How many lines in the records below contain the string "depth"? Answer with the number alone.
___
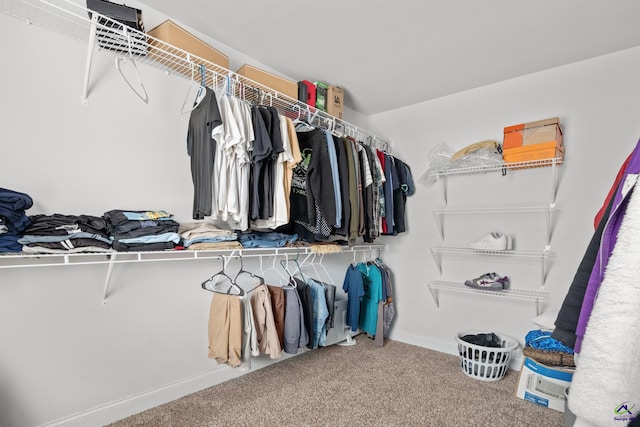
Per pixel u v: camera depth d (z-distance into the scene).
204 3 1.77
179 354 1.89
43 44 1.44
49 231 1.28
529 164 2.30
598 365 0.41
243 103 1.73
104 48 1.61
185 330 1.91
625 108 2.09
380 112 3.30
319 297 2.28
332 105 2.57
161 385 1.81
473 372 2.22
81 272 1.53
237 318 1.76
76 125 1.53
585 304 0.53
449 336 2.78
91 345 1.56
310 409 1.79
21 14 1.43
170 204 1.86
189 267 1.93
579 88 2.24
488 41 2.04
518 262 2.45
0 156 1.33
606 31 1.90
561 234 2.28
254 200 1.74
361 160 2.42
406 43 2.09
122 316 1.66
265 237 2.04
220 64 1.92
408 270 3.04
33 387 1.40
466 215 2.71
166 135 1.84
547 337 1.94
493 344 2.28
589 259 0.58
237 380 2.11
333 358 2.53
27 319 1.39
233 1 1.74
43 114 1.43
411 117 3.09
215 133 1.52
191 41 1.75
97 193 1.59
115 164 1.65
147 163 1.77
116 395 1.64
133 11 1.48
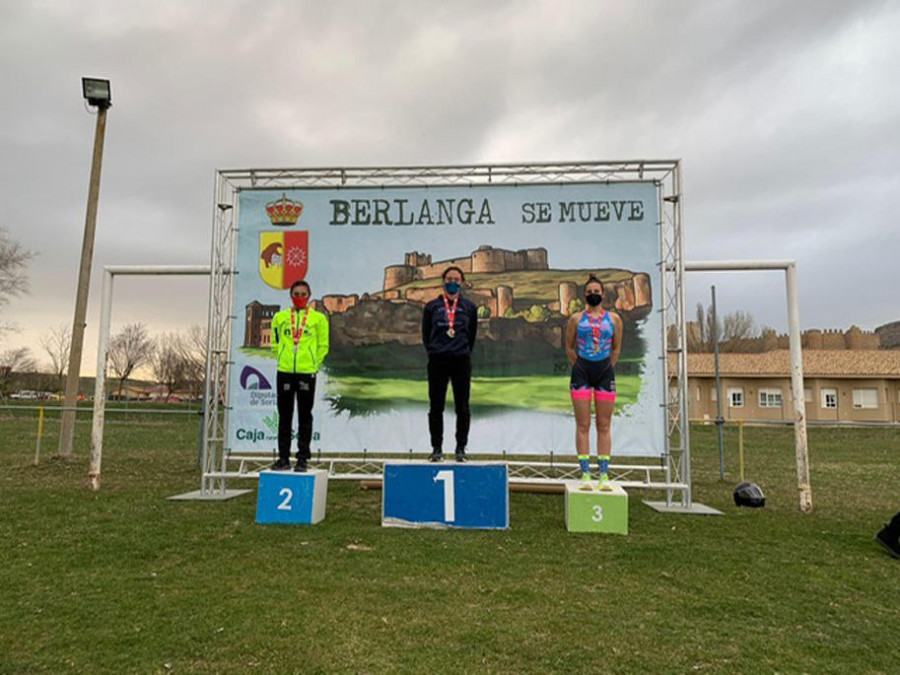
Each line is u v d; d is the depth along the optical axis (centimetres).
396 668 279
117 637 310
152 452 1357
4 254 3419
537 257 800
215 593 379
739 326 4991
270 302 813
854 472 1123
___
### Exercise answer:
2